Tuesday Feb 18, 2020
ISLAMABAD: Textile exports marginally increased around 4% year-on-year to eight billion dollars in the first seven months of the current fiscal year as value-added exports showed sign of improvement during the period, reported The News.
Official data from the Pakistan Bureau of Statistics on Monday showed textile exports amounted to $7.8 billion in the corresponding period a year earlier.
Readymade garments, one of the main value-added sector, fetched $1.6 billion in July-January FY2019 compared with $1.5 billion in the corresponding period a year earlier, showing a 10.8% growth. Bedwear exports rose around 3% to $1.3 billion. Knitwear exports increased by 6.2% to $1.8 billion during the period under review. In January, textile exports increased by 2.3% year-on-year and 4.6% month-on-month.
In the July-January, food exports improved around 6% to $2.6 billion. There was 15.1% growth in rice exports, which stood at $1.2 billion as opposed to $1 billion a year earlier. Basmati exports showed significant growth of 52% to $445 million. Exports of fish and fish preparations also increased by 16.5% to $253 million.

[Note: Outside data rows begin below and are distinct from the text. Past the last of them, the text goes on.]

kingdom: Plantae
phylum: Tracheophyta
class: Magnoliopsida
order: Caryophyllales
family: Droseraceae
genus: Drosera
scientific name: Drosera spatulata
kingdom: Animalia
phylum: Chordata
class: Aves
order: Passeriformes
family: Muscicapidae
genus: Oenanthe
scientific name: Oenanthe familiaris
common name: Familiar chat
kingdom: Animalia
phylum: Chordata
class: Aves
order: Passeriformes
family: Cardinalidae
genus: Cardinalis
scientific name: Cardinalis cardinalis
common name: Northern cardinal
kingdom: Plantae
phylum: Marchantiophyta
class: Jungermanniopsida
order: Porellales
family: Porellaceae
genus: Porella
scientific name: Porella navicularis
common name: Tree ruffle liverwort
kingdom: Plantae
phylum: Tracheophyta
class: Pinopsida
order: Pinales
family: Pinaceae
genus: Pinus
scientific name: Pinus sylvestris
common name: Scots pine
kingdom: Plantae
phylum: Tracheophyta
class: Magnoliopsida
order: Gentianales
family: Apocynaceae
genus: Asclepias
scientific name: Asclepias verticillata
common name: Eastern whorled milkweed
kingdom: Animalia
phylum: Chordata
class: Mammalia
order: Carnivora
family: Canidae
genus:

Leather exports also increased by 11.1% year-on-year in the first seven months.
Overall, exports marginally increased by 2.2% year-on-year in the July-January period. Rupee devaluation is encouraging the export-oriented sector to increase outbound shipments, although outstanding tax refunds are raising concerns for them.
Time and again, textile industrialists have been questioning the effectiveness of the newly-introduced automatic refund payment system in the settlement of refunds. Besides, exports sector still needs to improve its contribution to GDP.
Total imports, during the July-January period, decreased 15.6% to $27.3 billion with all the import groups depicting double-digit decline, except machinery. Machinery group imports remained flat at $5.2 billion in the July-January period.
"While imports contraction is lending support to the government struggling to curtail current account deficit, it reflects a slowdown in industrial activities. Industrial output dropped in the first seven months of the current fiscal year," the report said.
It further said: "Industrialists are concerned over the constant fall in imports that are needed to run the wheel of industries."
Economic growth decelerated to 3.3% last fiscal year from 5.5% in the fiscal year of 2017/18. The growth is expected to fall further below 2% during the current fiscal year.
Imports of petroleum dropped 17.9% to $7.1 billion during the seven-month period. Imports of agriculture and chemicals fell 15.3% to $4.4 billion. Food imports decreased by 11.8% to $3 billion.
Imports of metal, including gold and iron steel scrap, dropped 19.5% to $2.4 billion in the July-June period. Transport imports slid 44.9% to $953 million.